# Standing Order



## Matt. (Aug 26, 2007)

Is it possible to have a standing order on the same day each week? Or does it have to be set by a date?


----------



## Avanti (Jan 17, 2006)

Matt. said:


> Is it possible to have a standing order on the same day each week? Or does it have to be set by a date?


Some banks will off the option of eg 1st, 2nd monday of the month etc


----------



## Matt. (Aug 26, 2007)

I know of that, but do you know if it's possible every week?

It's just to save me doing a transfer every week.


----------



## Avanti (Jan 17, 2006)

Matt. said:


> I know of that, but do you know if it's possible every week?
> 
> It's just to save me doing a transfer every week.

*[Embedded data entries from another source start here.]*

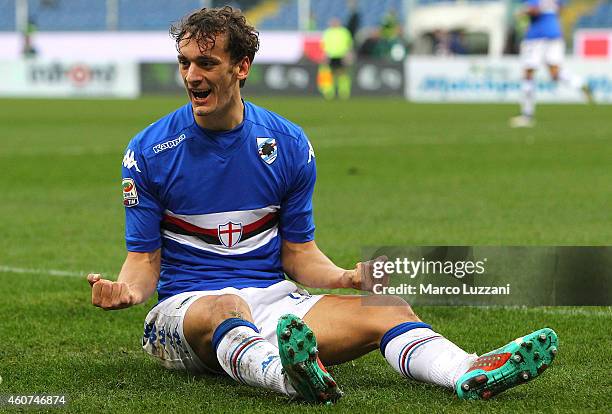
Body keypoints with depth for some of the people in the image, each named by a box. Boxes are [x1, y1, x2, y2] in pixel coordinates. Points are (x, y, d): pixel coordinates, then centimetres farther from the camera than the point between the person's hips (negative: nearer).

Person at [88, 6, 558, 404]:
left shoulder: (289, 144, 6)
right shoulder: (148, 151, -1)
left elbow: (298, 252, 11)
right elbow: (145, 259, 2)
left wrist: (349, 277, -8)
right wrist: (126, 290, -21)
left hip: (274, 296, 4)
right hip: (185, 305, -3)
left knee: (386, 309, -20)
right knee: (226, 309, -40)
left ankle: (469, 372, -49)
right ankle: (289, 378, -73)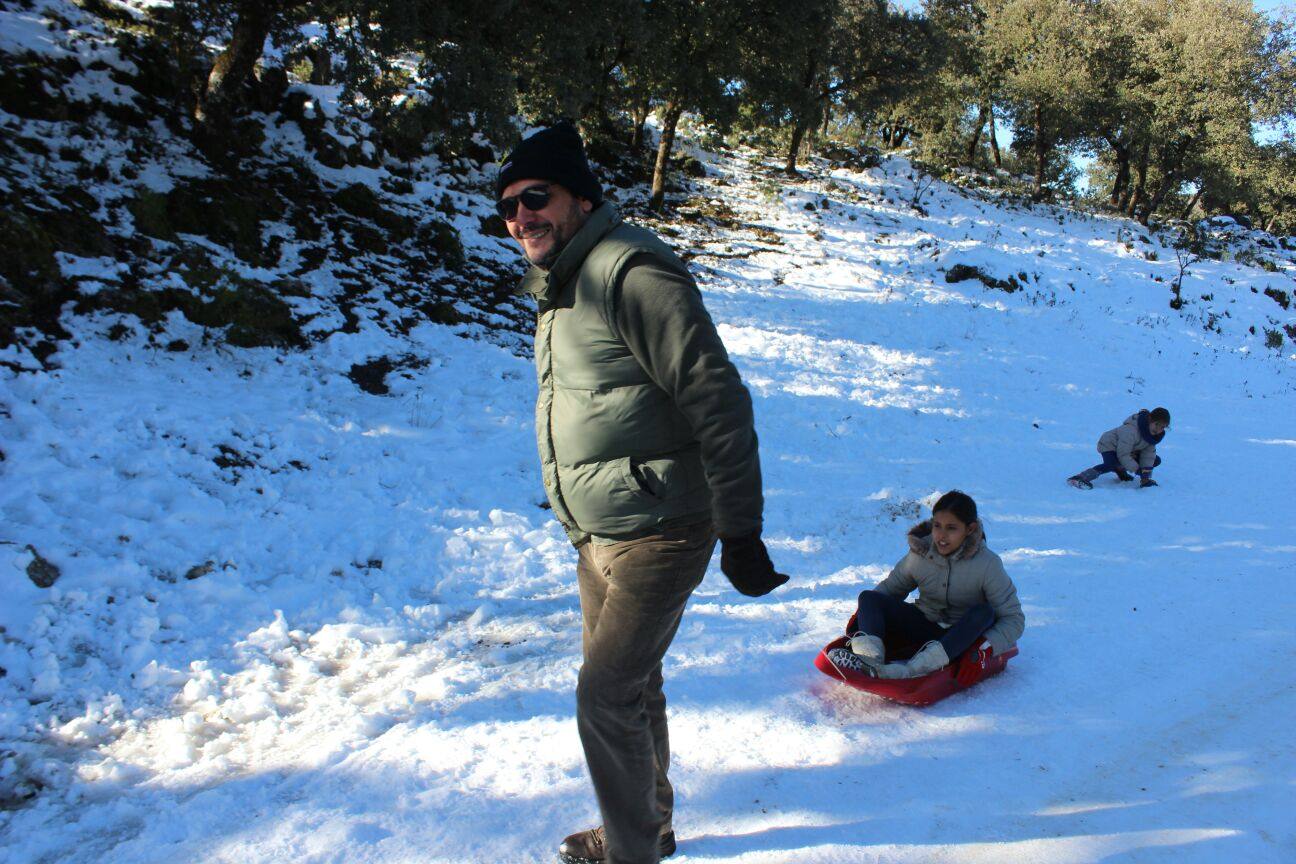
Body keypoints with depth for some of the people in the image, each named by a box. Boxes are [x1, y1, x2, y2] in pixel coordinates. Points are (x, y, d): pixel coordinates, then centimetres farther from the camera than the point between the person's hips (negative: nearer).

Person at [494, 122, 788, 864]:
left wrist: (740, 532, -22)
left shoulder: (634, 274, -19)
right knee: (632, 687, 21)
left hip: (657, 537, -9)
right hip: (598, 538, 9)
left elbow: (718, 403, -22)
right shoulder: (561, 288, 11)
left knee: (606, 699, -3)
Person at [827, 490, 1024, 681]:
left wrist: (984, 649, -31)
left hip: (962, 638, -3)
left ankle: (911, 670, -49)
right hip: (925, 627, 3)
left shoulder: (987, 564, -15)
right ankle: (870, 659, -45)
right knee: (868, 597, -14)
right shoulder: (920, 553, -5)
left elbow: (1013, 618, -15)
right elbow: (891, 586, 7)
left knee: (984, 612, -35)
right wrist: (864, 614, -11)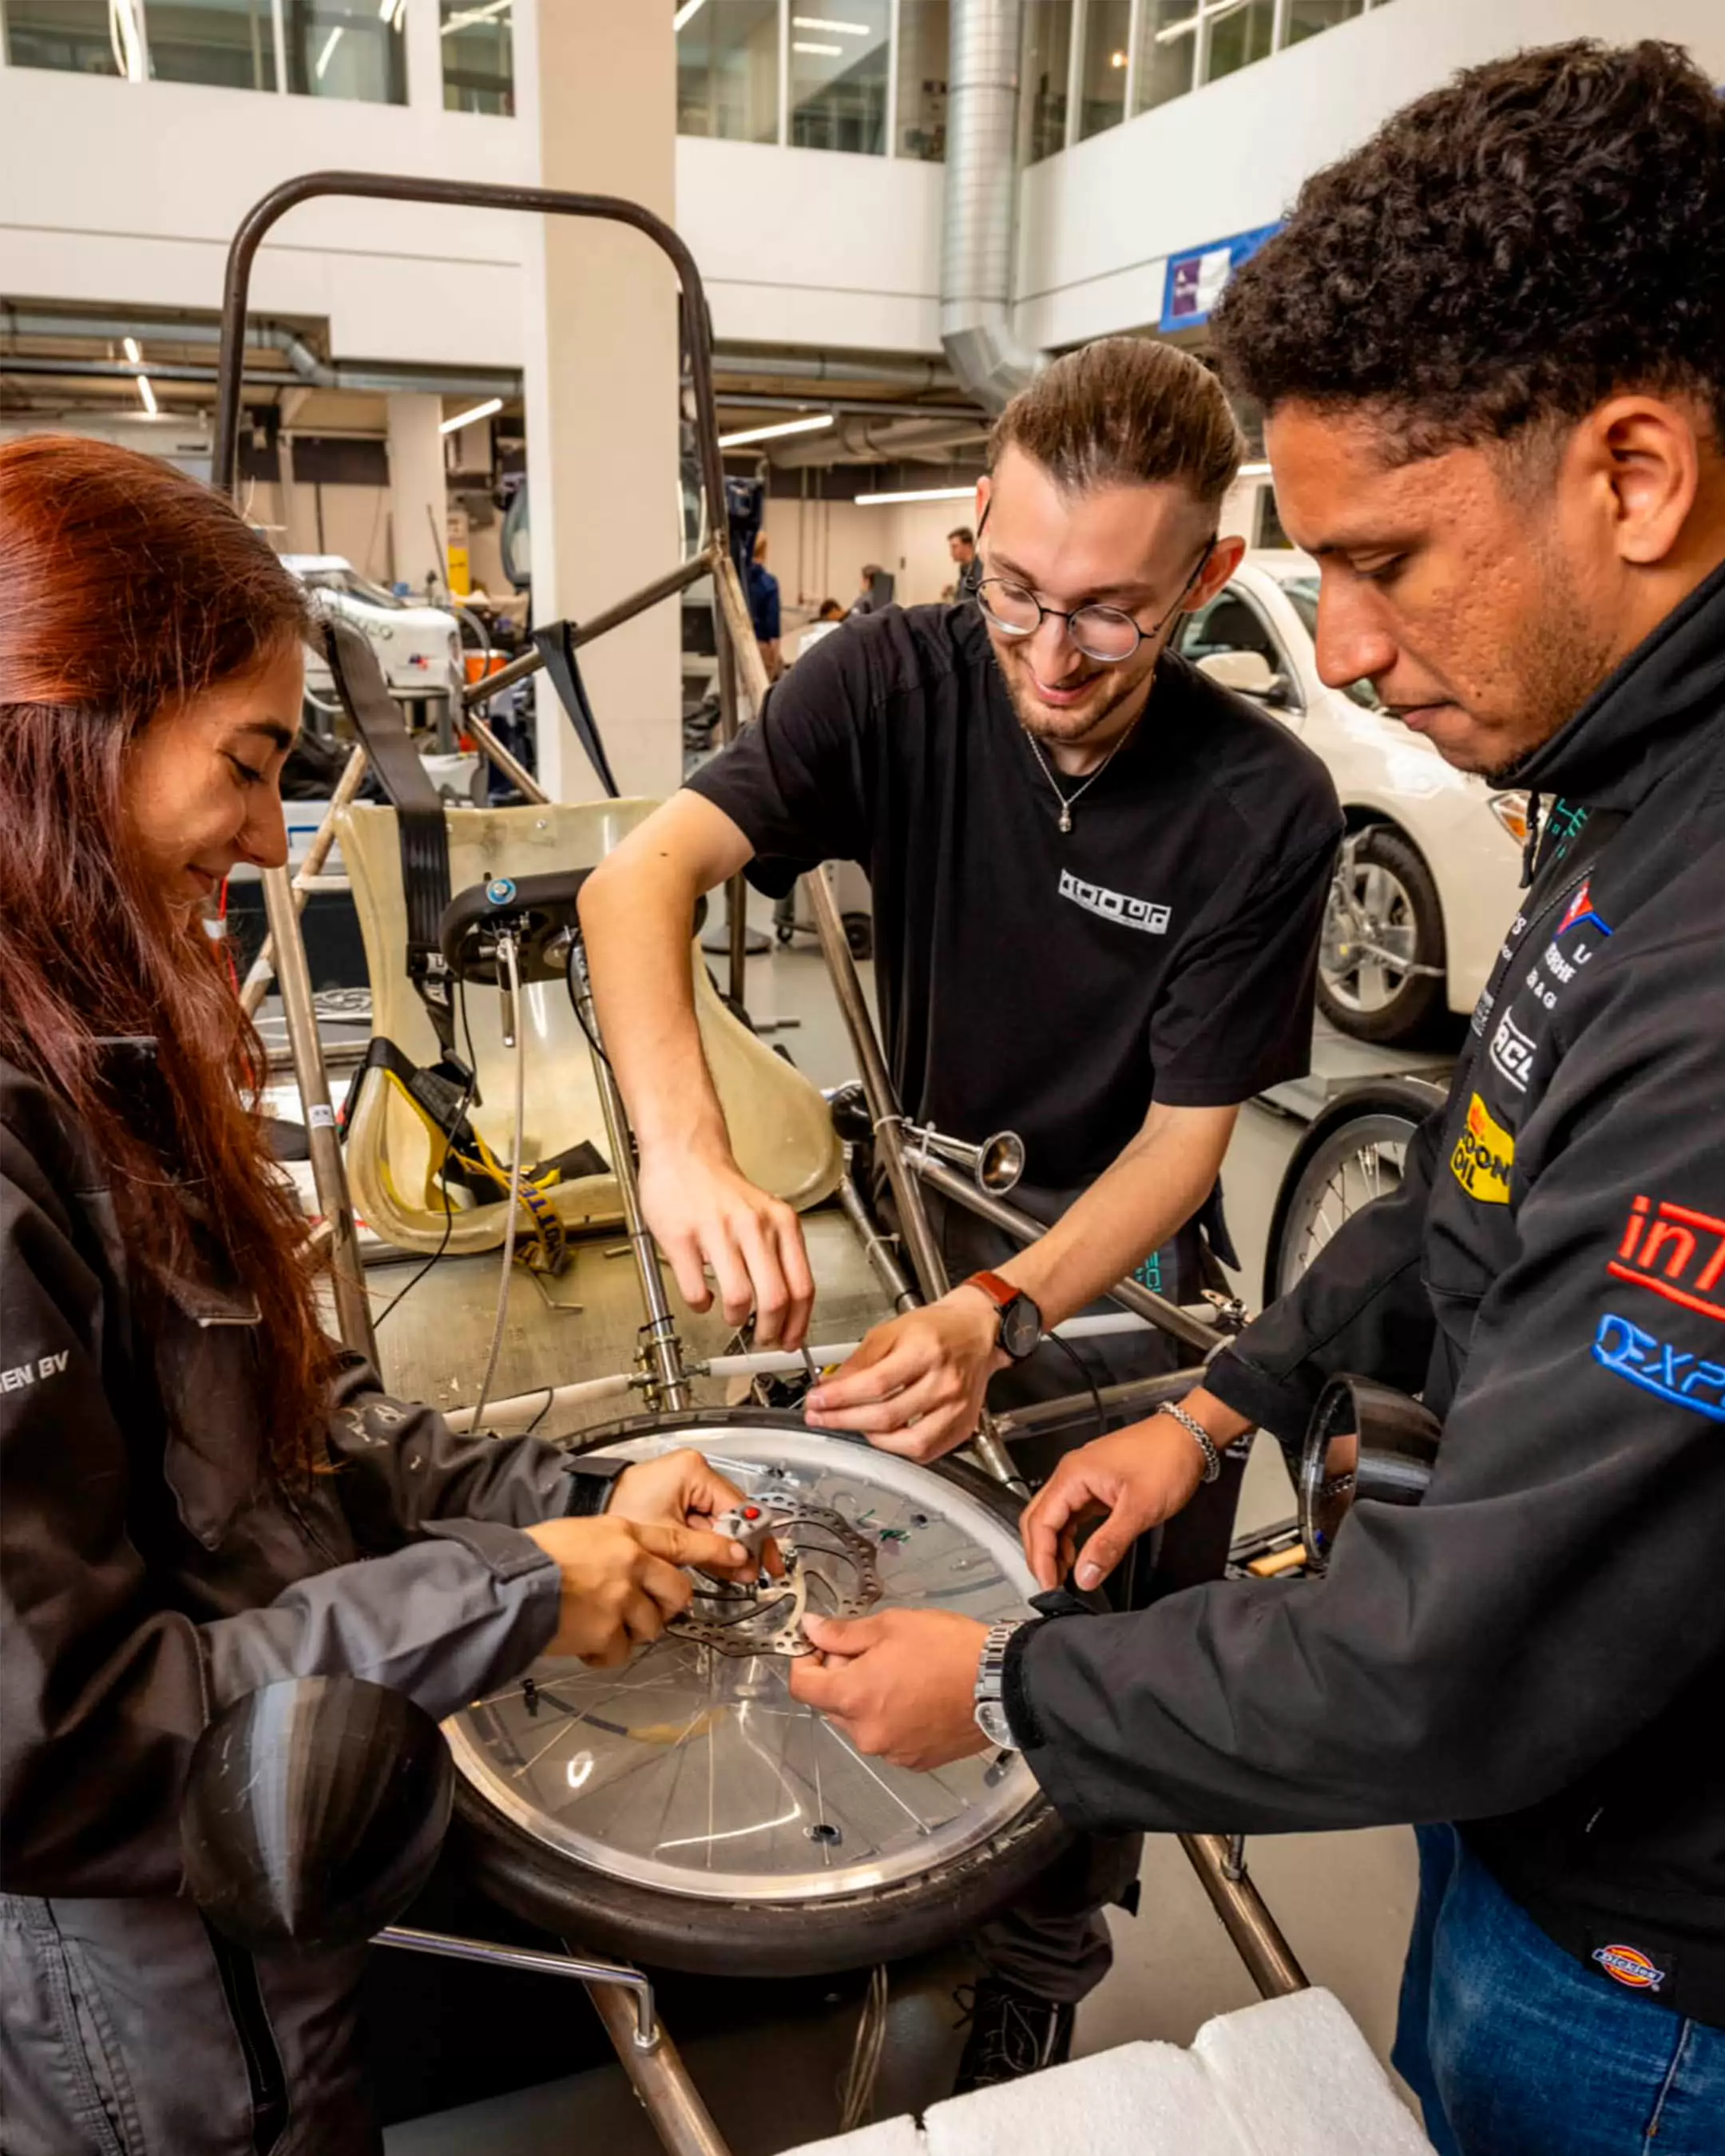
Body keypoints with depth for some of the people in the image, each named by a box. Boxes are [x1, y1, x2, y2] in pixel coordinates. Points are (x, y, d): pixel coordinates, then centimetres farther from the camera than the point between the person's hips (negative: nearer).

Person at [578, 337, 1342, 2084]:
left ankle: (1042, 1965, 24)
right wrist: (685, 1148, -45)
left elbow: (1183, 1135, -16)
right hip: (919, 1186, 1)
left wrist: (1003, 1312, -34)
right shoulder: (898, 683, -15)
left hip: (1115, 1226, -1)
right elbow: (641, 872, -27)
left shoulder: (1263, 807, -18)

yes, you can have an SO everyday if you wish :thumb:

I have an SO every Thursday to pay my CSA


----------



## Matt. (Aug 26, 2007)

How weird?

I want a standing order every Thursday too. :lol:

What's a CSA?

When you set your SO up, did you go to the bank or do it online?


----------



## Avanti (Jan 17, 2006)

Matt. said:


> How weird?
> 
> I want a standing order every Thursday too. :lol:
> 
> ...


Child Support Agency, just done it online :thumb:


----------



## Matt. (Aug 26, 2007)

Ok, many thanks.


----------



## Ravinder (Jul 24, 2009)

Standing order is usually done by set date. If you're income date is going to change regularly then you're best amending it accordingly. You can always set it up
And just change it when you have to.


----------